[Excerpt to read — start]
Minutes of the Second MONARC Meeting at CERN, July 30 1998 (Draft)
     ____________________________________________________________

     Present:  Paolo Capiluppi (INFN/Rome), Mauro Campanella (INFN/Milano),
                  Dirk Duellmann (CERN/RD45), Philippe Galvez (Caltech),
                  Irwin Gaines* (FNAL),  Frank Harris* (Oxford), Ian McArthur*(Oxford),
                  Harvey Newman (Caltech), Bianca Osculati* (INFN/Genoa),
                  Les Robertson (CERN/IT), Simona Rolli (FNAL),
                  R D Schaffer (CERN/RD45), Leonello Servoli (INFN/Perugia)
                  Jamie Shiers (CERN/RD45), Krzysztof Sliwa* (Tufts),
                  Andrei Tsaregorodotsev (Marseilles),
                  Richard Wilkinson*(Caltech), David Williams (CERN/IT) 

     [*] By video


     Introductory Note:   These minutes are extracted from a long and somewhat involved
                                   meeting. MONARC members and especially the Insitute group
                                   leaders are requested to read these minutes carefully, and
 


 
  o H. Newman opened the meeting noting that the conclusions of the meeting will be
     preliminary in the sense that Laura Perini could not be present.
[Excerpt to read — finish]
• Instructions:
1 – Reproduce verbatim the portion of the MONARC meeting minutes between "Present:  Paolo Capiluppi" and "Leonello Servoli (INFN/Perugia)", inclusive.
2 – In the MONARC meeting minutes, why did H. Newman say the meeting's conclusions would be preliminary?
[Record excerpts — start]
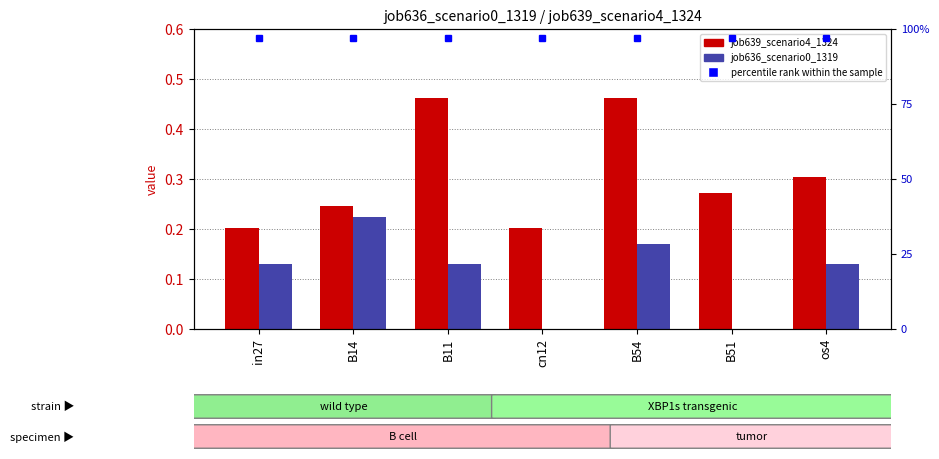

How many bars are there in total?

14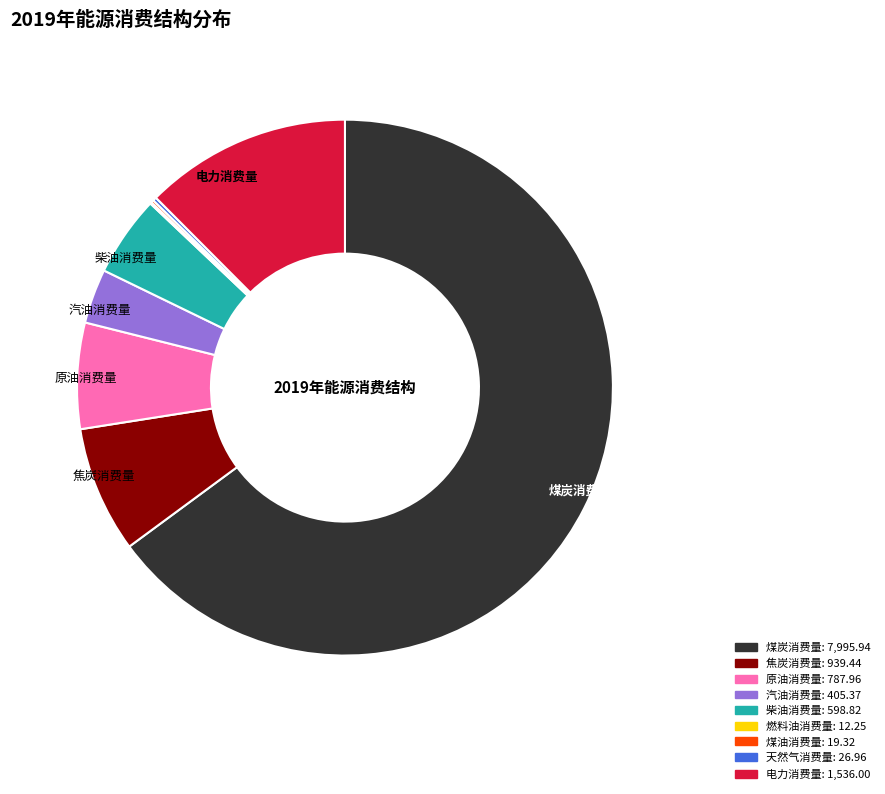

Is there any slice that represents more than half of the pie?

Yes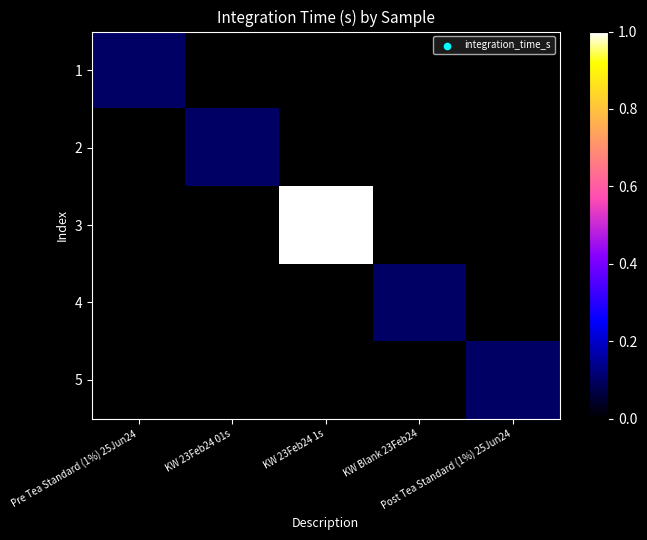

Rank the series by their maximum value, from highest to lowest.

3, 1, 2, 4, 5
[Record excerpts — finish]
• Exercise answers:
1 –
Present:  Paolo Capiluppi (INFN/Rome), Mauro Campanella (INFN/Milano),
                  Dirk Duellmann (CERN/RD45), Philippe Galvez (Caltech),
                  Irwin Gaines* (FNAL),  Frank Harris* (Oxford), Ian McArthur*(Oxford),
                  Harvey Newman (Caltech), Bianca Osculati* (INFN/Genoa),
                  Les Robertson (CERN/IT), Simona Rolli (FNAL),
                  R D Schaffer (CERN/RD45), Leonello Servoli (INFN/Perugia)

2 – Laura Perini could not be present.